Ирженин кивнул, соглашаясь не брать в голову расшифровки «психологии».
— А что слышал о моих неприятностях и о том, как меня «послали»? — спросил Росанов. — И «три шестерки» надо повесить все-таки не на меня, а на «подлеца» Мишкина.
— Филиппыч сказал, что тебя посылают в школу высшей летной подготовки?
— Как? — переспросил Росанов, побледнев.
— Так. Будешь, пользуясь твоей терминологией, бороздить просторы пятого океана. То есть пойдешь на летную работу. Бортинженером.
Росанов почувствовал внезапную слабость.
— Надеюсь, на сей раз твое сердце не зарубят, — продолжал Ирженин, — да ты что, разве не знал этого?
— Не знал, — выдавил из себя Росанов.
И в этот момент его двойник, переполненный ликованием, подпрыгнул и закричал истошным голосом «ура», потом сделал кульбит вдоль стола и завертелся по полу как ужаленный.
— Ты что это побледнел? Или не хочется летать?
— Отчего же не хочется? — пробормотал Росанов, проткнул пробку в бутылку, налил в стакан и выпил. — Очень даже хочется.
— По-моему, Филиппыч приложил к этому руку. Он частенько прикладывает руку к каким-нибудь событиям… А знаешь что, поехали-ка к нему? Ты ведь у него ни разу не был…

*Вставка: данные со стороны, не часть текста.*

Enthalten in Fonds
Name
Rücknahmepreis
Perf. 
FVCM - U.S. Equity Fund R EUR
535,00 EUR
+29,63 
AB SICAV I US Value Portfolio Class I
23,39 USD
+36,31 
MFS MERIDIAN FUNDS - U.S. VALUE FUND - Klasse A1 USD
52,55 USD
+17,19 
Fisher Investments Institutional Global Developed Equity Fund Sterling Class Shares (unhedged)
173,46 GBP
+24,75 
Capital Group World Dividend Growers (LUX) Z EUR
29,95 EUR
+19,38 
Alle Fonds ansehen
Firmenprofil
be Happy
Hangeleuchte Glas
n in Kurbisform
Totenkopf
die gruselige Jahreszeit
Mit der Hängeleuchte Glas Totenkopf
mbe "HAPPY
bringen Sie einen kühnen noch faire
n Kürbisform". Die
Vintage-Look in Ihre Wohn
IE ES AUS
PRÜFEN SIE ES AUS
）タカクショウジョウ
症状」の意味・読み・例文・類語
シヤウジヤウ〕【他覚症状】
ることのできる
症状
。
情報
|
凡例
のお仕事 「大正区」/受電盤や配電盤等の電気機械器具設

Ирженин, не договорив, вдруг смутился. Росанов его смущения не заметил, всецело занятый собой и внезапно раскрывшимися перед ним перспективами. Пространство вдруг расширилось, и он увидел разом все, что когда-то мог вообразить: тундру, закаты, пальмы, яхты, волны, дельфинов, гиппопотамов. То есть не то чтоб увидел, а почувствовал вдруг весь мир и осознал его собранным в одну нестерпимо яркую точку, ярче тысячи солнц, которая оказалась в нем самом.

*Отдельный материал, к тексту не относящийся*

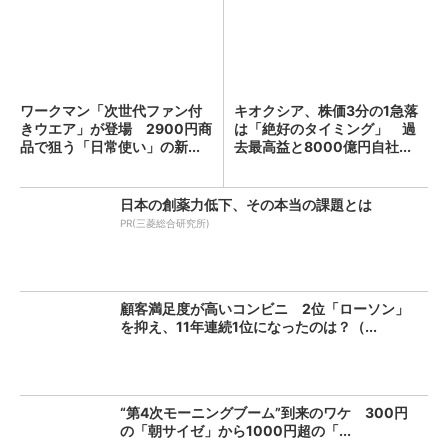
ワークマン「次世代ファン付
キオクシア、株価3分の1急落
きウエア」が登場 2900円商
は「絶好のタイミング」 過
品で狙う「日常使い」の新...
去最高益と8000億円自社...
日本の創薬力低下、その本当の課題とは
PR(三菱総合研究所)
顧客満足度が高いコンビニ 2位「ローソン」
を抑え、11年連続1位になったのは？（...
“第4次モーニングブーム”到来のワケ 300円
の「朝サイゼ」から1000円超の「...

Ирженин о чем-то еще говорил и словно в чем-то извинялся, но Росанов не слышал его.
Наконец он пришел в себя и вдруг обнаружил за окном сразу четырех выбивателей ковров. Услышал городской транспорт, гудение крана на кухне и переспросил:
— Ты говоришь, к Филиппычу?
— Ну да.
— Ура! — крикнул Росанов и подпрыгнул. — Вперед, к Филиппычу! — но в следующее мгновение взял себя в руки и спросил: — Ну а сам-то ты где был?
Ирженин смутился.
— Я ж тебе говорил.
— На Диксоне?
Ирженин хмыкнул:
— Да ты не слышал ничего. На Айхоне. На дежурстве.
— Расскажи. Я из твоих рассказов составлял раньше «голубые сны». Но через некоторое время этому наступит конец.
Приведем рассказ Ирженина в несколько упрощенной записи Росанова (здесь совсем не упомянута врач Зоя, о которой Ирженин умолчал). Из дальнейшего изложения станет ясным, что и этот эпизод имеет отношение к нашему повествованию.
Мы дежурили на острове Айхон и делали что скажут, то есть летали куда пошлют.
Из окна гостиницы виден высокий берег, впаянные в снег серые камни и далеко внизу, в лагуне, на ледовом аэродроме, наш красный самолет.
Нам позвонили и сказали:
— Надо выполнить санрейс в Самоедскую.
Мы двинулись в диспетчерскую — изучать погоду по трассе, а бортмеханик Войтин на самолет — греть моторы и заправляться.